(Collected data entries)
▬▬▬▬▬▬▬▬▬▬

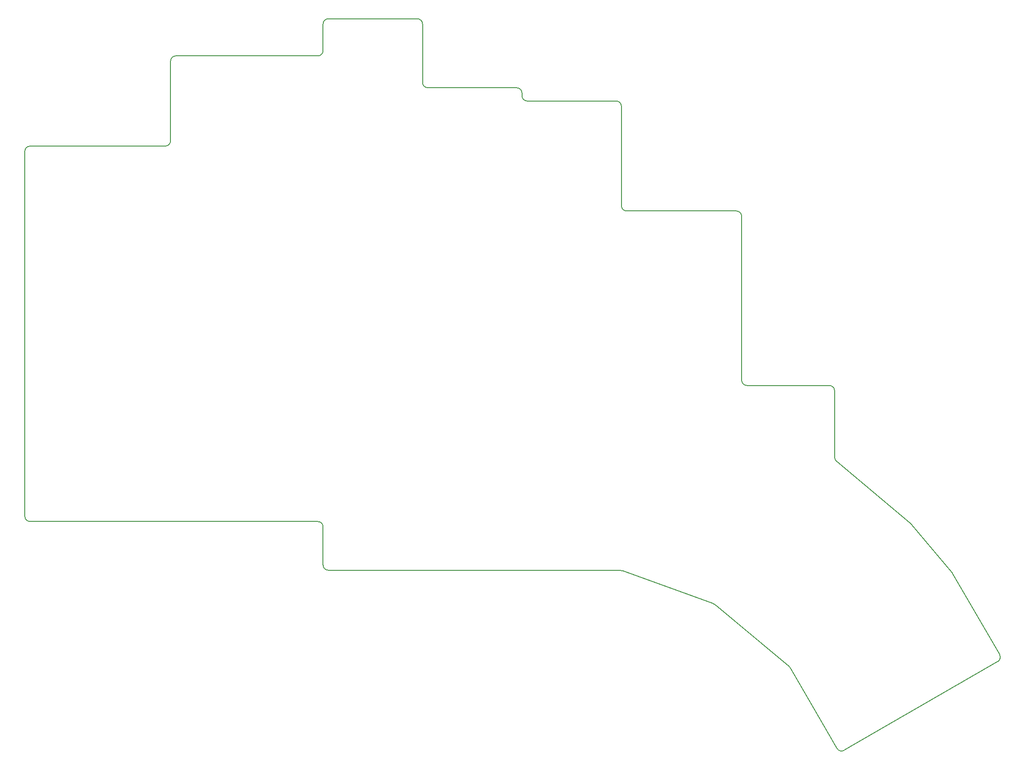
<source format=gbr>
%TF.GenerationSoftware,KiCad,Pcbnew,(6.0.8)*%
%TF.CreationDate,2022-10-04T18:24:03+02:00*%
%TF.ProjectId,board,626f6172-642e-46b6-9963-61645f706362,v1.0.0*%
%TF.SameCoordinates,Original*%
%TF.FileFunction,Profile,NP*%
%FSLAX46Y46*%
G04 Gerber Fmt 4.6, Leading zero omitted, Abs format (unit mm)*
G04 Created by KiCad (PCBNEW (6.0.8)) date 2022-10-04 18:24:03*
%MOMM*%
%LPD*%
G01*
G04 APERTURE LIST*
%TA.AperFunction,Profile*%
%ADD10C,0.150000*%
%TD*%
G04 APERTURE END LIST*
D10*
X9640000Y61880000D02*
X35080000Y61880000D01*
X8640000Y60880000D02*
X8640000Y-7840000D01*
X9640000Y-8840000D02*
X63800000Y-8840000D01*
X120960000Y50660000D02*
X120960000Y69380000D01*
X119960000Y70380000D02*
X103240000Y70380000D01*
X102240000Y71380000D02*
X102240000Y71880000D01*
X101240000Y72880000D02*
X84520000Y72880000D01*
X83520000Y73880000D02*
X83520000Y84880000D01*
X82520000Y85880000D02*
X65800000Y85880000D01*
X64800000Y84880000D02*
X64800000Y79880000D01*
X37080000Y78880000D02*
X63800000Y78880000D01*
X161458821Y2495743D02*
X175375936Y-9182103D01*
X175497532Y-9303385D02*
X183233153Y-18474181D01*
X183334795Y-18618943D02*
X192150401Y-33888019D01*
X191784375Y-35254045D02*
X162893768Y-51934045D01*
X161527742Y-51568020D02*
X152847742Y-36533818D01*
X152847742Y-36533818D02*
X152437215Y-36093432D01*
X152437215Y-36093432D02*
X138648415Y-24523255D01*
X138648415Y-24523255D02*
X138112024Y-24249836D01*
X138112024Y-24249836D02*
X121197557Y-18093474D01*
X121197557Y-18093474D02*
X120600000Y-18020000D01*
X65800000Y-18020000D02*
X120600000Y-18020000D01*
X64800000Y-17020000D02*
X64800000Y-9840000D01*
X143600000Y17795480D02*
X143600000Y48660000D01*
X142600000Y49660000D02*
X121960000Y49660000D01*
X161101609Y3261788D02*
X161101609Y15795480D01*
X160101609Y16795480D02*
X144600000Y16795480D01*
X36080000Y77880000D02*
X36080000Y62880000D01*
X35080000Y61880000D02*
G75*
G03*
X36080000Y62880000I0J1000000D01*
G01*
X37080000Y78880000D02*
G75*
G03*
X36080000Y77880000I0J-1000000D01*
G01*
X63800000Y78880000D02*
G75*
G03*
X64800000Y79880000I0J1000000D01*
G01*
X65800000Y85880000D02*
G75*
G03*
X64800000Y84880000I0J-1000000D01*
G01*
X83520000Y84880000D02*
G75*
G03*
X82520000Y85880000I-1000000J0D01*
G01*
X83520000Y73880000D02*
G75*
G03*
X84520000Y72880000I1000000J0D01*
G01*
X102240000Y71880000D02*
G75*
G03*
X101240000Y72880000I-1000000J0D01*
G01*
X102240000Y71380000D02*
G75*
G03*
X103240000Y70380000I1000000J0D01*
G01*
X120960000Y69380000D02*
G75*
G03*
X119960000Y70380000I-1000000J0D01*
G01*
X120960000Y50660000D02*
G75*
G03*
X121960000Y49660000I1000000J0D01*
G01*
X143600000Y48660000D02*
G75*
G03*
X142600000Y49660000I-1000000J0D01*
G01*
X143600000Y17795480D02*
G75*
G03*
X144600000Y16795480I1000000J0D01*
G01*
X161101609Y15795480D02*
G75*
G03*
X160101609Y16795480I-1000000J0D01*
G01*
X161101609Y3261788D02*
G75*
G03*
X161458821Y2495744I1000000J0D01*
G01*
X175497531Y-9303385D02*
G75*
G03*
X175375936Y-9182103I-764382J-644762D01*
G01*
X183334795Y-18618943D02*
G75*
G03*
X183233153Y-18474181I-866025J-500000D01*
G01*
X191784375Y-35254045D02*
G75*
G03*
X192150401Y-33888019I-500000J866026D01*
G01*
X161527742Y-51568020D02*
G75*
G03*
X162893768Y-51934046I866026J500000D01*
G01*
X64800000Y-17020000D02*
G75*
G03*
X65800000Y-18020000I1000000J0D01*
G01*
X64800000Y-9840000D02*
G75*
G03*
X63800000Y-8840000I-1000000J0D01*
G01*
X8640000Y-7840000D02*
G75*
G03*
X9640000Y-8840000I1000000J0D01*
G01*
X9640000Y61880000D02*
G75*
G03*
X8640000Y60880000I0J-1000000D01*
G01*
M02*

</source>
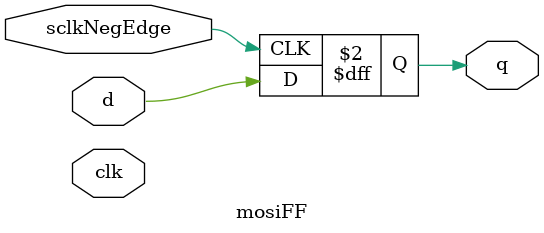
<source format=v>
module mosiFF(clk, sclkNegEdge, d, q);
input clk, sclkNegEdge, d;
output reg q;

always @(posedge sclkNegEdge) begin
	q <= d;

end
endmodule


</source>
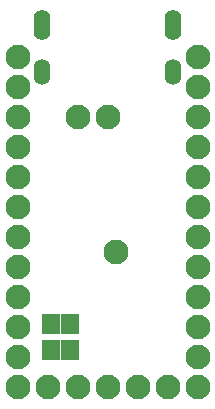
<source format=gbs>
G04 #@! TF.GenerationSoftware,KiCad,Pcbnew,(5.1.6)-1*
G04 #@! TF.CreationDate,2020-12-03T15:36:38+08:00*
G04 #@! TF.ProjectId,Alvaro,416c7661-726f-42e6-9b69-6361645f7063,rev?*
G04 #@! TF.SameCoordinates,Original*
G04 #@! TF.FileFunction,Soldermask,Bot*
G04 #@! TF.FilePolarity,Negative*
%FSLAX46Y46*%
G04 Gerber Fmt 4.6, Leading zero omitted, Abs format (unit mm)*
G04 Created by KiCad (PCBNEW (5.1.6)-1) date 2020-12-03 15:36:38*
%MOMM*%
%LPD*%
G01*
G04 APERTURE LIST*
%ADD10R,1.600000X1.800000*%
%ADD11O,1.400000X2.200000*%
%ADD12O,1.400000X2.600000*%
%ADD13C,2.100000*%
G04 APERTURE END LIST*
D10*
X25250000Y-52149000D03*
X25250000Y-49949000D03*
X26850000Y-49949000D03*
X26850000Y-52149000D03*
D11*
X24425000Y-28600000D03*
X35575000Y-28600000D03*
D12*
X24425000Y-24600000D03*
X35575000Y-24600000D03*
D13*
X30700000Y-43800000D03*
X24920000Y-55240000D03*
X27460000Y-55240000D03*
X30000000Y-55240000D03*
X32540000Y-55240000D03*
X35080000Y-55240000D03*
X22380000Y-27300000D03*
X22380000Y-29840000D03*
X22380000Y-32380000D03*
X22380000Y-34920000D03*
X22380000Y-37460000D03*
X22380000Y-40000000D03*
X22380000Y-42540000D03*
X22380000Y-45080000D03*
X22380000Y-47620000D03*
X22380000Y-50160000D03*
X22380000Y-52700000D03*
X22380000Y-55240000D03*
X37620000Y-55240000D03*
X37620000Y-52700000D03*
X37620000Y-50160000D03*
X37620000Y-47620000D03*
X37620000Y-45080000D03*
X37620000Y-42540000D03*
X37620000Y-40000000D03*
X37620000Y-37460000D03*
X37620000Y-34920000D03*
X37620000Y-32380000D03*
X37620000Y-29840000D03*
X37620000Y-27300000D03*
X30000000Y-32380000D03*
X27460000Y-32380000D03*
M02*

</source>
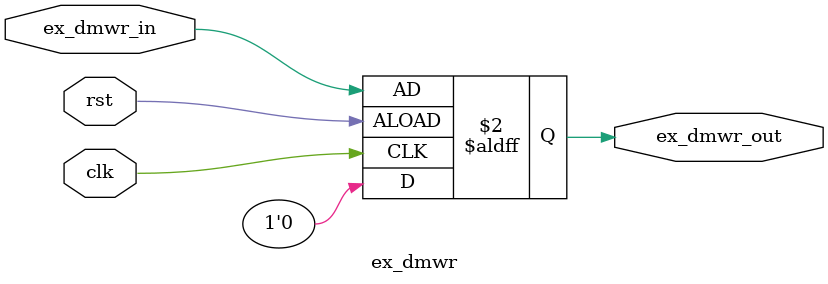
<source format=sv>
module ex_dmwr(
    input logic clk,
    input logic rst,
    input logic ex_dmwr_in = 1'b0, 
    output logic ex_dmwr_out
     
);

    always_ff @(posedge clk or negedge rst) begin
        if (rst) begin
            ex_dmwr_out <= 1'b0; 
        end else begin
            ex_dmwr_out <= ex_dmwr_in; 
        end
    end
endmodule
</source>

▬▬▬▬▬▬▬▬▬▬

What to do:
Write out the records above exactly. Begin with the first line, end with the line holding "X63800000Y-8840000D01*", and drop the pictures.

Solution for this problem:
<source format=gbr>
%TF.GenerationSoftware,KiCad,Pcbnew,(6.0.8)*%
%TF.CreationDate,2022-10-04T18:24:03+02:00*%
%TF.ProjectId,board,626f6172-642e-46b6-9963-61645f706362,v1.0.0*%
%TF.SameCoordinates,Original*%
%TF.FileFunction,Profile,NP*%
%FSLAX46Y46*%
G04 Gerber Fmt 4.6, Leading zero omitted, Abs format (unit mm)*
G04 Created by KiCad (PCBNEW (6.0.8)) date 2022-10-04 18:24:03*
%MOMM*%
%LPD*%
G01*
G04 APERTURE LIST*
%TA.AperFunction,Profile*%
%ADD10C,0.150000*%
%TD*%
G04 APERTURE END LIST*
D10*
X9640000Y61880000D02*
X35080000Y61880000D01*
X8640000Y60880000D02*
X8640000Y-7840000D01*
X9640000Y-8840000D02*
X63800000Y-8840000D01*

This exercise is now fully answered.